╭─ EXERCISE PASSAGE

About me
I am a PhD student at NYU, advised by Prof. Danny Huang. I am also fortunate to get guidance from Prof. Jessica Staddon, and Prof. Rahul Chatterjee in various capacity.
My research focuses on responsible and human-centered AI, where I reduce end-user security, privacy, and safety risks in LLMs, with particular attention to vulnerable population such as individuals experiencing technology-facilitated intimate partner abuse (TFIPA). I use empirical methods to uncover risks in generative AI applications, and design interventions that address these failures. My work contributes to safer AI systems and offers evidence-based insights for policy and practice.
Research interests
- Emperical assessment of human-centered application of generative AI in security, privacy, and safety domain for diverse group of end-users, such as consumers, technology professionals, and at-risk populations.
- Emperical measurements of network security, privacy, and safety.
- Algorithmic auditing of “social AI”: Examining safety, security, and moderation challenges as generative AI is used to create content in social networks. Interested inmeasuring whether platform protections are effective and equitably applied across users of different social backgrounds and age groups.
Recent Updates
- February 2026, presented poster on our onging work Responsibly Assisting Technology-Facilitated Abuse Survivor Support Ecosystem Stakeholders with Generative AI at ABSURD.
- February 2026, gave a talk to Prof. Elissa Redmiles’ group at Georgetown about our evaluation of LLMs responses to security questions from consumers and technology-faciliated abuse survivors.

╰─

* _WORK ORDER 1_
In the research profile, what are the designed interventions meant to address, and what does the writer say the work contributes?
* _WORK ORDER 2_
Continue the research profile from the end of its last update.

╭─ EXTRACTED INFORMATION

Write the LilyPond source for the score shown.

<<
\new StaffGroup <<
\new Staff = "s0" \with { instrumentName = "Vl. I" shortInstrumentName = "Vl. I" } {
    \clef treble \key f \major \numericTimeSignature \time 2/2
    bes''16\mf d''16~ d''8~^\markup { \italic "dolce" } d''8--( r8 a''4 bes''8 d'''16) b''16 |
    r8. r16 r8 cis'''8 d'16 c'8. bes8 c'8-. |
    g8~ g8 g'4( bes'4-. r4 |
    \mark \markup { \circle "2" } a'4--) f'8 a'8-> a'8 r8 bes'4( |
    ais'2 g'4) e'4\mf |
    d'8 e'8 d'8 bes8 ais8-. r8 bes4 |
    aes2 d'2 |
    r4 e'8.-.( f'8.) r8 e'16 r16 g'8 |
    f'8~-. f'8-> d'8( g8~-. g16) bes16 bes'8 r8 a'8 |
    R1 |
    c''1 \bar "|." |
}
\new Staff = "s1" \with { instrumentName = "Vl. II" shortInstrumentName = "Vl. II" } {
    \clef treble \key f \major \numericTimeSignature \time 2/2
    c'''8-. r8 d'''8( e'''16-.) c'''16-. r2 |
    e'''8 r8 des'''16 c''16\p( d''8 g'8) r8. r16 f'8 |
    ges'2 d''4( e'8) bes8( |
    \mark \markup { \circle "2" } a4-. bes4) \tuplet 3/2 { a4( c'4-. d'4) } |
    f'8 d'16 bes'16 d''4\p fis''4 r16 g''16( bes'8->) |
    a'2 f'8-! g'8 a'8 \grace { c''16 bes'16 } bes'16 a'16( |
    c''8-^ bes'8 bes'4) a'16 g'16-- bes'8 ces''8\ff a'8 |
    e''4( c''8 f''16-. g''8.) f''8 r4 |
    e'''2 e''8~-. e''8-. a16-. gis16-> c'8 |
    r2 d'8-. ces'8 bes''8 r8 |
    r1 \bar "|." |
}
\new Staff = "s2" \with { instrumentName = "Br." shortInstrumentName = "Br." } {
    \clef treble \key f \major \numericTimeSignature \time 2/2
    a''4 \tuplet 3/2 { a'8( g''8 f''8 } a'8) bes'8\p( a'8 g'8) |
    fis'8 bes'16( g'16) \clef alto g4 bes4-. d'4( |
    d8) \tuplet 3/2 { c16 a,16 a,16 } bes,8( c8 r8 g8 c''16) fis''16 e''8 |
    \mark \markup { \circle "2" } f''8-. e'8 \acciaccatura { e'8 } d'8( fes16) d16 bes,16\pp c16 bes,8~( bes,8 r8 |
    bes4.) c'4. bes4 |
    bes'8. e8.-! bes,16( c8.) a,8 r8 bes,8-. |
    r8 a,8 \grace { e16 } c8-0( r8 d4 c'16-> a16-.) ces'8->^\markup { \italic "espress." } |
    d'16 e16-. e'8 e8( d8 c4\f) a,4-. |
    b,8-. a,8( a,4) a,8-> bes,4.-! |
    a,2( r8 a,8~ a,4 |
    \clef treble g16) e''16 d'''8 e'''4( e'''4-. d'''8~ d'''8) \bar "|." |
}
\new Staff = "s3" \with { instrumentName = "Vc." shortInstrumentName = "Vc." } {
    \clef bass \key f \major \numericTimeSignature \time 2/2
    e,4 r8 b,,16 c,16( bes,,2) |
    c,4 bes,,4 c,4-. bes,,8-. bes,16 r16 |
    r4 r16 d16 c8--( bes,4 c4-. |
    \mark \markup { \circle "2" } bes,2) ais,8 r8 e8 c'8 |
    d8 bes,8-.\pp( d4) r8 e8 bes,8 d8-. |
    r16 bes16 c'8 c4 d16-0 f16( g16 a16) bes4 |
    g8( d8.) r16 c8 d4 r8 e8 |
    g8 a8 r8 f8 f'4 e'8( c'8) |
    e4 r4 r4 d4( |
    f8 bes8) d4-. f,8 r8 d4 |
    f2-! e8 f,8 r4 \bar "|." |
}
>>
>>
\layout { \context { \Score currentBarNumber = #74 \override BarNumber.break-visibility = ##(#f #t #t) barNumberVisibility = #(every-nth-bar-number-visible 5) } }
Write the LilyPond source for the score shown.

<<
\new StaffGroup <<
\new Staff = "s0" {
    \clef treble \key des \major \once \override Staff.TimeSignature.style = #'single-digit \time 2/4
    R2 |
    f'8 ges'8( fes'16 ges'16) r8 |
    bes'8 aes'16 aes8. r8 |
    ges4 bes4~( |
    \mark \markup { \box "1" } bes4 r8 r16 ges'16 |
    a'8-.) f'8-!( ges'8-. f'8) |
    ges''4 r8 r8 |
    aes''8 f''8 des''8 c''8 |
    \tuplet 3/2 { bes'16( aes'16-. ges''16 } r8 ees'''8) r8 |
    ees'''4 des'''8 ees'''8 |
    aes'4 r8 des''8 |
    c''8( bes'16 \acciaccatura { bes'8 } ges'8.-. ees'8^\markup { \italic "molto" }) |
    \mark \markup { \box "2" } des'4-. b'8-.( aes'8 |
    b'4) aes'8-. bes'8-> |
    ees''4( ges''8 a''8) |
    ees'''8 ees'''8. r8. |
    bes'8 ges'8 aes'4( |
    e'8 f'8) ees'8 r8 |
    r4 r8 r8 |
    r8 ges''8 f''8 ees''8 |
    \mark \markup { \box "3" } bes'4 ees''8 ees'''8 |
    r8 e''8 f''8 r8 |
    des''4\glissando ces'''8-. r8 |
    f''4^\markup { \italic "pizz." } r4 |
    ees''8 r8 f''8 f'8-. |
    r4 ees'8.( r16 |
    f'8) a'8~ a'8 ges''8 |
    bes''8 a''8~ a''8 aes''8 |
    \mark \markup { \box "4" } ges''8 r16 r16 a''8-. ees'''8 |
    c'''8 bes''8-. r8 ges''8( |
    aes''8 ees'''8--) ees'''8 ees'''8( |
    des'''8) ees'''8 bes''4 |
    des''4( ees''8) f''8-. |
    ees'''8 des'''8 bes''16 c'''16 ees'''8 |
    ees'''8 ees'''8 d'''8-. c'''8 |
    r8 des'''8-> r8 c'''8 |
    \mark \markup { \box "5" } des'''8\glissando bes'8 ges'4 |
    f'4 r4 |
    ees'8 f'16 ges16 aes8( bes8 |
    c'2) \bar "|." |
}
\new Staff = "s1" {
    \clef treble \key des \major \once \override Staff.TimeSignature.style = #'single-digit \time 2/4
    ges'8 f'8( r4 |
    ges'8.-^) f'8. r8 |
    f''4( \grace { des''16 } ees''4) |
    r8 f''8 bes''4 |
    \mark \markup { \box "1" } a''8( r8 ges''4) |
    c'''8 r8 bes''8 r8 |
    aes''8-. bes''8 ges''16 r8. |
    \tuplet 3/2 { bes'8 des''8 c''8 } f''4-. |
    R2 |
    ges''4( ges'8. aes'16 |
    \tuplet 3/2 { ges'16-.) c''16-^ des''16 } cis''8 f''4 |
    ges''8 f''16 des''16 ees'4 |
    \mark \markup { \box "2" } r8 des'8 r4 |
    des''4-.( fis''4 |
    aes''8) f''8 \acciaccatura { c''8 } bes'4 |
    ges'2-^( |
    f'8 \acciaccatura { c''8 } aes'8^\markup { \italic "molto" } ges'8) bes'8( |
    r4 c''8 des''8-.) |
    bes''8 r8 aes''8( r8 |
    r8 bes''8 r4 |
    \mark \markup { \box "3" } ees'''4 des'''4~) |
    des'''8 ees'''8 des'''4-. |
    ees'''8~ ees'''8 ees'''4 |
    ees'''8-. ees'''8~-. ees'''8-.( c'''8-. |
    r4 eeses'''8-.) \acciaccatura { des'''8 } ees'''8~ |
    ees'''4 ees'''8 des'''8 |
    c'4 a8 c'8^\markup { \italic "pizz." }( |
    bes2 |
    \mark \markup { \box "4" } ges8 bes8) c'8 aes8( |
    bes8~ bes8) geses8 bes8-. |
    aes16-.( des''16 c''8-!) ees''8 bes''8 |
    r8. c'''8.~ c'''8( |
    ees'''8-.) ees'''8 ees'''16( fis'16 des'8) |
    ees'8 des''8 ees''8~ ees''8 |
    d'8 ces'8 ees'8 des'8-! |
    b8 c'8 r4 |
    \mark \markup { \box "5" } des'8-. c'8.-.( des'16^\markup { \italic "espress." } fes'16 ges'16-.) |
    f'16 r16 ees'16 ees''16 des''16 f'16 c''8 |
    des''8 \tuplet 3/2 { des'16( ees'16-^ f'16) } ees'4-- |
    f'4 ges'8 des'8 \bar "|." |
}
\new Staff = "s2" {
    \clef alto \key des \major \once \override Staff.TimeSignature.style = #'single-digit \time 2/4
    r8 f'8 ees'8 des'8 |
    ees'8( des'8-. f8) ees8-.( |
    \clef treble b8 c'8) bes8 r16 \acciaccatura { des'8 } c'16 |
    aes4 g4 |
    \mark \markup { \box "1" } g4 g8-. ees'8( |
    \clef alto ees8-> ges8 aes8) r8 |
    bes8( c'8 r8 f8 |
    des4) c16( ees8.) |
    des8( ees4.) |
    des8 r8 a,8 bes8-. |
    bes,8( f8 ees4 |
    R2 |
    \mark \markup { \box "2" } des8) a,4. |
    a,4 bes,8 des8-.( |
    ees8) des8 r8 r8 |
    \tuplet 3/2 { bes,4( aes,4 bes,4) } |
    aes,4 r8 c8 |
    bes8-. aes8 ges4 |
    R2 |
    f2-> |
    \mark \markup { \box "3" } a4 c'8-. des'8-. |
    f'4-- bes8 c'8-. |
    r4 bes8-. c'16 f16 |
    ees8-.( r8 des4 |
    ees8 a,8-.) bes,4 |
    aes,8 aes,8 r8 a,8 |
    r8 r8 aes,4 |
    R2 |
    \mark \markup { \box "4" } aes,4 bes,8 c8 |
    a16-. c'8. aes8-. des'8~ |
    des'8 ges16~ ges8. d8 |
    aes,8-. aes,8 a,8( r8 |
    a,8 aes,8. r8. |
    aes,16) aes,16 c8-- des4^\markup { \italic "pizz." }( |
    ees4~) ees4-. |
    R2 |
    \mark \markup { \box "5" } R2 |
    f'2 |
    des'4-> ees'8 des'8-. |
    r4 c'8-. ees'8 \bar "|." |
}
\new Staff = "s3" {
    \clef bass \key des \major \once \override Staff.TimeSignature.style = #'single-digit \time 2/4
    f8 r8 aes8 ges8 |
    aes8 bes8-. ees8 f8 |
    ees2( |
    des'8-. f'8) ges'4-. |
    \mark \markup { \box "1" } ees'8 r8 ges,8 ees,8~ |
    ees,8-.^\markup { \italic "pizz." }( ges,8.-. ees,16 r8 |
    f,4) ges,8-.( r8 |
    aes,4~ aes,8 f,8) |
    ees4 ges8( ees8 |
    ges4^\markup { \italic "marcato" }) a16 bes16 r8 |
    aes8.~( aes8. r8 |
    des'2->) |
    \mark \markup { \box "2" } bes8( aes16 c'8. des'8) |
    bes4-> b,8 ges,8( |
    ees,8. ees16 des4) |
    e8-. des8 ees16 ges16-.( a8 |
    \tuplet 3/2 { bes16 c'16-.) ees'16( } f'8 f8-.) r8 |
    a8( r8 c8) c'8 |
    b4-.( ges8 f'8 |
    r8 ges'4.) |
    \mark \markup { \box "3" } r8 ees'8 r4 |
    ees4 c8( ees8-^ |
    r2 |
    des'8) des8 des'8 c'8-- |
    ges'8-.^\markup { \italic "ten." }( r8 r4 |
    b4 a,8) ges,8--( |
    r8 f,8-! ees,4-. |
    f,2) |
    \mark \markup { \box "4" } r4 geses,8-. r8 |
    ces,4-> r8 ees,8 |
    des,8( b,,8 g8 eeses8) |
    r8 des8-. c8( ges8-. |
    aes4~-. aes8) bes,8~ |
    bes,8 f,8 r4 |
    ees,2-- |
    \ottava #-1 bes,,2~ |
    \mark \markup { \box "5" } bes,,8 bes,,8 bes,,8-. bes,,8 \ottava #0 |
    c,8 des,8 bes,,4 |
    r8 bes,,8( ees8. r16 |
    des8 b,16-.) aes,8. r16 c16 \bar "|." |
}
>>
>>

╰─

* _WRITTEN RESPONSE 1_
The interventions address the failures the writer uncovers with empirical methods, that is, the risks found in generative AI applications. The work contributes to safer AI systems and offers evidence-based insights for policy and practice.

* _WRITTEN RESPONSE 2_
- January 2026, our paper Assessing LLM Response Quality in the Context of Technology-Facilitated Abuse is accepted at USENIX 2026.
- December 2025, presented my work Learned, Lagged, LLM-splained: LLM Responses to End User Security Questions at ACSAC 2025.
- December 2025, presented my work Experimental Aspects of Evaluation of LLM Responses to End-user Security Questions in the LASER workshop cohosted at ACSAC.
- November 2025, gave talk at Cornell-Tech security seminar about my work on evaluation of LLMs ability to help TFA surviors with their technology questions and end-users with security questions.
2023
- Presented our work In the Room Where It Happens: Characterizing Local Communication and Threats in Smart Homes at IMC '23.
2022
- Presented our work Inferring Software Update Practices on Smart Home IoT Devices Through User Agent Analysis at SCORED workshop colocated at ACM CCS '22.
2021
- Sept 2021 - I am excited to join NYU and be a part of CCS as a PhD fellow under the supervision of Prof. Danny Huang.
- Sept 2021 - My bug report in Android Bluetooth stack was assigned CVE-2021-0968 by Google.